互いが持ちえないものを持っているため、それで補い合っているのだろう。

「力さえ馴染みきれば、片方の声は小さくなりましょう。力を得るということは、すなわちそう言うこと。術師の実力があの者よりも低くなれば、取るに足らぬことと耳を貸さなくなるはずです」

しかし、アルシュナは首を横に振った。

「いえ、そう上手くはいかないでしょう」

「……確かに母たる者の授けたお力は、あの者を含め四つに分散してはおりますが、だからといって、たかが術師一人に敵わないとは到底思えませぬ」

「いいえ。
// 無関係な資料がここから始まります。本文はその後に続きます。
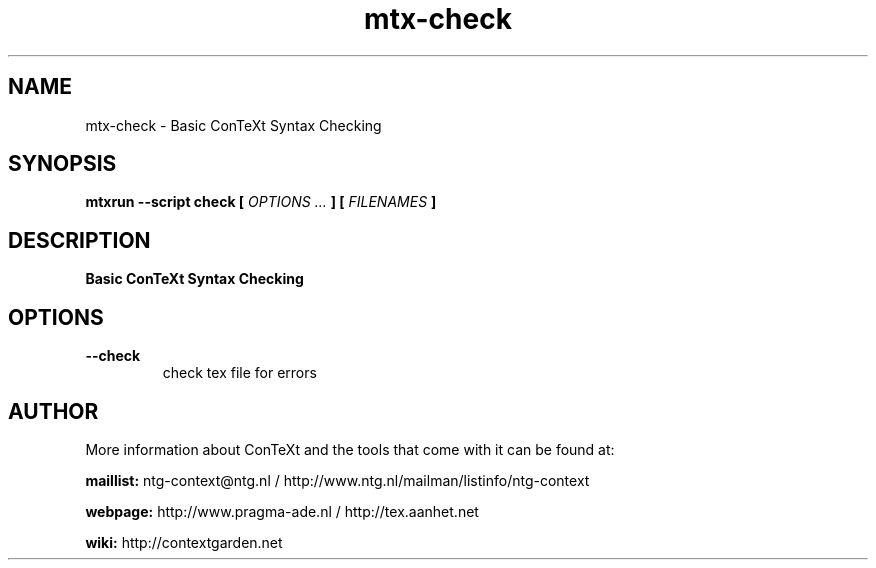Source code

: .TH "mtx-check" "1" "01-01-2025" "version 0.10" "Basic ConTeXt Syntax Checking"
.SH NAME
 mtx-check - Basic ConTeXt Syntax Checking
.SH SYNOPSIS
.B mtxrun --script check [
.I OPTIONS ...
.B ] [
.I FILENAMES
.B ]
.SH DESCRIPTION
.B Basic ConTeXt Syntax Checking
.SH OPTIONS
.TP
.B --check
check tex file for errors
.SH AUTHOR
More information about ConTeXt and the tools that come with it can be found at:


.B "maillist:"
ntg-context@ntg.nl / http://www.ntg.nl/mailman/listinfo/ntg-context

.B "webpage:"
http://www.pragma-ade.nl / http://tex.aanhet.net

.B "wiki:"
http://contextgarden.net
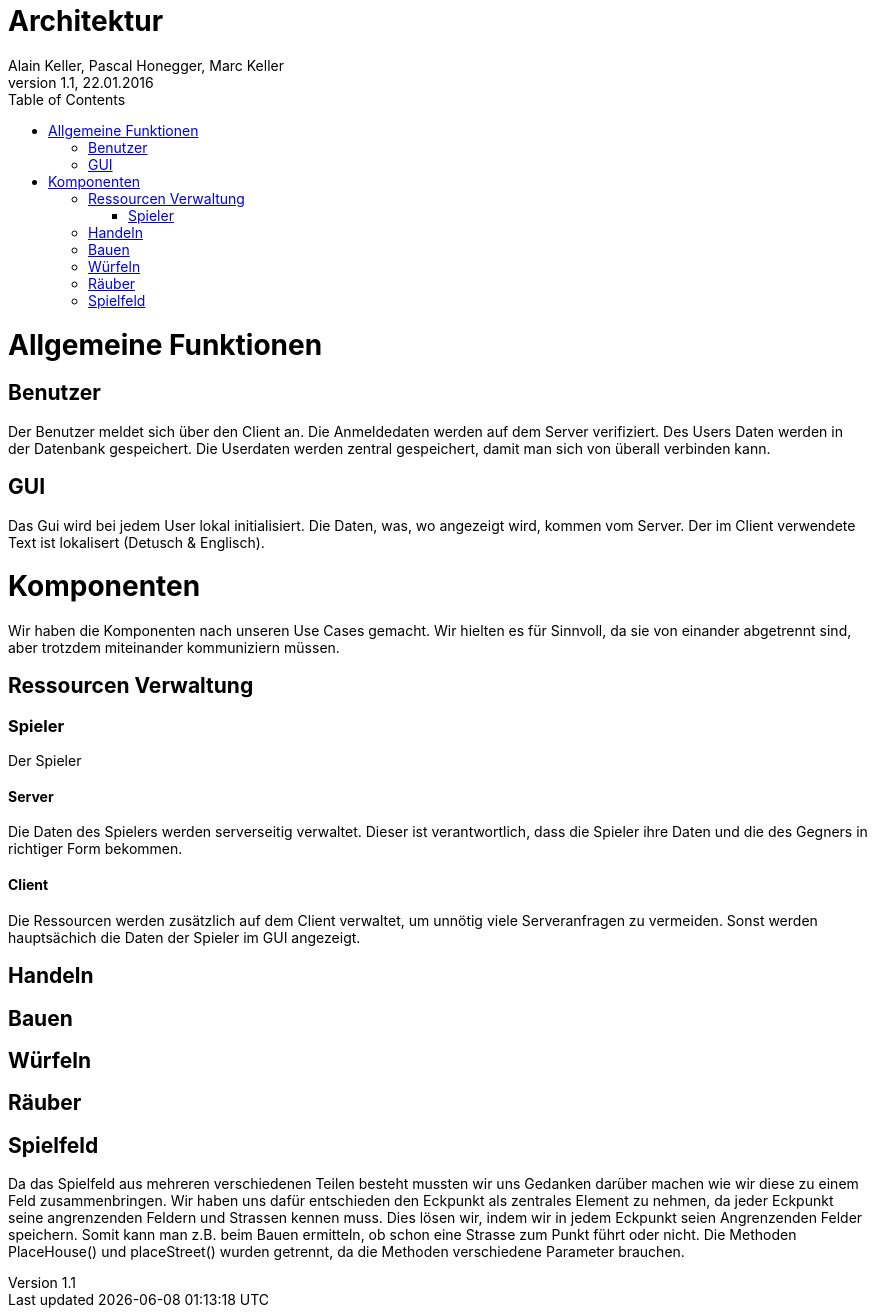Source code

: Architektur
===========
Alain Keller, Pascal Honegger, Marc Keller 
Version 1.1, 22.01.2016
:toc:

= Allgemeine Funktionen

== Benutzer
Der Benutzer meldet sich über den Client an. Die Anmeldedaten werden auf dem Server verifiziert. Des Users Daten werden in der Datenbank gespeichert. Die Userdaten werden zentral gespeichert, damit man sich von überall verbinden kann.

== GUI
Das Gui wird bei jedem User lokal initialisiert. Die Daten, was, wo angezeigt wird, kommen vom Server. Der im Client verwendete Text ist lokalisert (Detusch & Englisch). 

= Komponenten
Wir haben die Komponenten nach unseren Use Cases gemacht. Wir hielten es für Sinnvoll, da sie von einander abgetrennt sind, aber trotzdem miteinander kommuniziern müssen. 

== Ressourcen Verwaltung

=== Spieler
Der Spieler 

==== Server
Die Daten des Spielers werden serverseitig verwaltet. Dieser ist verantwortlich,  dass die Spieler ihre Daten und die des Gegners in richtiger Form bekommen.

==== Client
Die Ressourcen werden zusätzlich auf dem Client verwaltet, um unnötig viele Serveranfragen zu vermeiden. Sonst werden hauptsächich die Daten der Spieler im GUI angezeigt.

== Handeln

== Bauen

== Würfeln

== Räuber

== Spielfeld
Da das Spielfeld aus mehreren verschiedenen Teilen besteht mussten wir uns Gedanken darüber machen wie wir diese zu einem Feld zusammenbringen. Wir haben uns dafür entschieden den Eckpunkt als zentrales Element zu nehmen, da jeder Eckpunkt seine angrenzenden Feldern und Strassen kennen muss. Dies lösen wir, indem wir in jedem Eckpunkt seien Angrenzenden Felder speichern. Somit kann man z.B. beim Bauen ermitteln, ob schon eine Strasse zum Punkt führt oder nicht. 
Die Methoden PlaceHouse() und placeStreet() wurden getrennt, da die Methoden verschiedene Parameter brauchen.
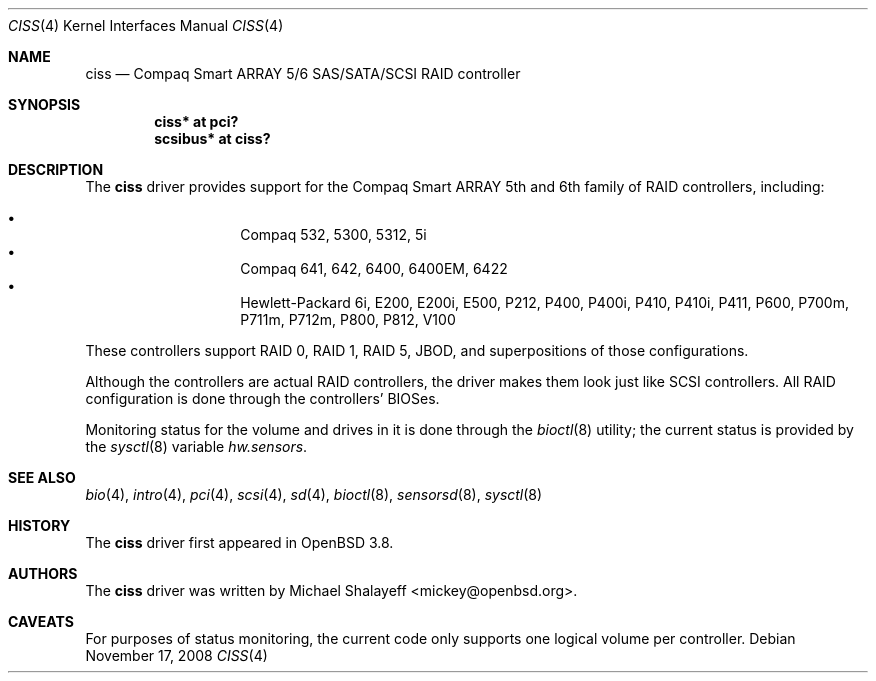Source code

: .\"	$OpenBSD: ciss.4,v 1.12 2010/03/02 22:24:29 sthen Exp $
.\"
.\" Michael Shalayeff, 2005. Public Domain.
.\"
.Dd $Mdocdate: November 17 2008 $
.Dt CISS 4
.Os
.Sh NAME
.Nm ciss
.Nd Compaq Smart ARRAY 5/6 SAS/SATA/SCSI RAID controller
.Sh SYNOPSIS
.Cd "ciss* at pci?"
.Cd "scsibus* at ciss?"
.Sh DESCRIPTION
The
.Nm
driver provides support for the Compaq Smart ARRAY 5th and 6th
family of RAID controllers, including:
.Pp
.Bl -bullet -width Ds -offset indent -compact
.It
Compaq 532, 5300, 5312, 5i
.It
Compaq 641, 642, 6400, 6400EM, 6422
.It
Hewlett-Packard 6i, E200, E200i, E500, P212, P400, P400i, P410, P410i,
P411, P600, P700m, P711m, P712m, P800, P812, V100
.El
.Pp
These controllers support RAID 0, RAID 1, RAID 5, JBOD,
and superpositions of those configurations.
.Pp
Although the controllers are actual RAID controllers,
the driver makes them look just like SCSI controllers.
All RAID configuration is done through the controllers' BIOSes.
.Pp
Monitoring status for the volume and drives in it is done through the
.Xr bioctl 8
utility;
the current status is provided by the
.Xr sysctl 8
variable
.Va hw.sensors .
.Sh SEE ALSO
.Xr bio 4 ,
.Xr intro 4 ,
.Xr pci 4 ,
.Xr scsi 4 ,
.Xr sd 4 ,
.Xr bioctl 8 ,
.Xr sensorsd 8 ,
.Xr sysctl 8
.Sh HISTORY
The
.Nm
driver first appeared in
.Ox 3.8 .
.Sh AUTHORS
The
.Nm
driver was written by
.An Michael Shalayeff Aq mickey@openbsd.org .
.Sh CAVEATS
For purposes of status monitoring,
the current code only supports one logical
volume per controller.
私の授けられる力のすべてが集約されていたとしても、あの者が彼の者を上回ることはないのです」

精霊は、初めて水明に対して確かな嫌悪感を示す。創造主たる存在の威光をもってしても、それを上回ると言うのは、人間にあってはならないことだった。

「あの者は、それほどのものであると?」

「その通りです。あの者はそれだけの器と、それに見合う宿命をその身に背負っているのです。それを課したのは、我らよりももっともっと真理の奥底にあるものでしょう」

「それは」

「だから気を付けなければならないのです。あの者は、あの術師を上回るために、追い付こうとするために、あの武具を頼るでしょう。そうなれば――」

「武具の導きの影響を強く受けてしまう」

「それだけならまだよいのです。あれは、人の欲に付け込む魔性を持っています」

「欲に付け込む?」

「あれはもともと『根源』へと繋がるもの。持ち主の強い 想念(おもい) を贄にして力を与え、それを際限なく欲します。ゆえに、さらなる強い 欲望(おもい) を求めて、囁くのです」

「…………」

「話が逸れてしまいましたね」

女神は一呼吸置いて、精霊に達する。

「いま一度、覚えておきなさい。あの術師の少年は、神格を世界から追いやり、迫りくる終わりさえその力で消し去った。そして、光に手が届く者でもあるのです」

「光? 光とは?」

「私が力を授けた少女を、愚かしき者のしもべから助けるとき使った光。あれは、人の身には余る光です。その光に手を伸ばした者のどんな願いも叶える無限の光に他なりません」

「――ッ、そのようなものを人如きが使えるなど!!」

「それが必要となるときが訪れれば、きっとあの者は手を伸ばすでしょう。誰しもの願いのために。誰しもの思う最善を求めるために。そして決して遠くないいつか、それを掴むときが来るでしょう」

「なぜ、ただの人間に、そのようなことができるというのですか?」

精霊に問いに、女神は熟慮するかのように視線を細める。そして、

「あの者は、許されたのかもしれません」

「何に許されるというのでしょう?」

「すべてに。そしてすべてたる一に。すべてのものが生まれる場所に。彼の宿命もまた、そこから生まれたものなのでしょう」

精霊には、女神が口にした言葉の意味が理解しきれなかった。抽象的すぎて。そんな精霊の困惑を察したのか、女神が諭すように口にする。

「よいですか? あの異界の術師には気を付けなさい。近くにいればきっとあなたも、彼のことを眩しく思うようになるでしょう」

アルシュナの言葉に、精霊は頭を垂れて応える。

無論、反論はない。

女神の言葉に、思い当たる節は、確かにあったのだから。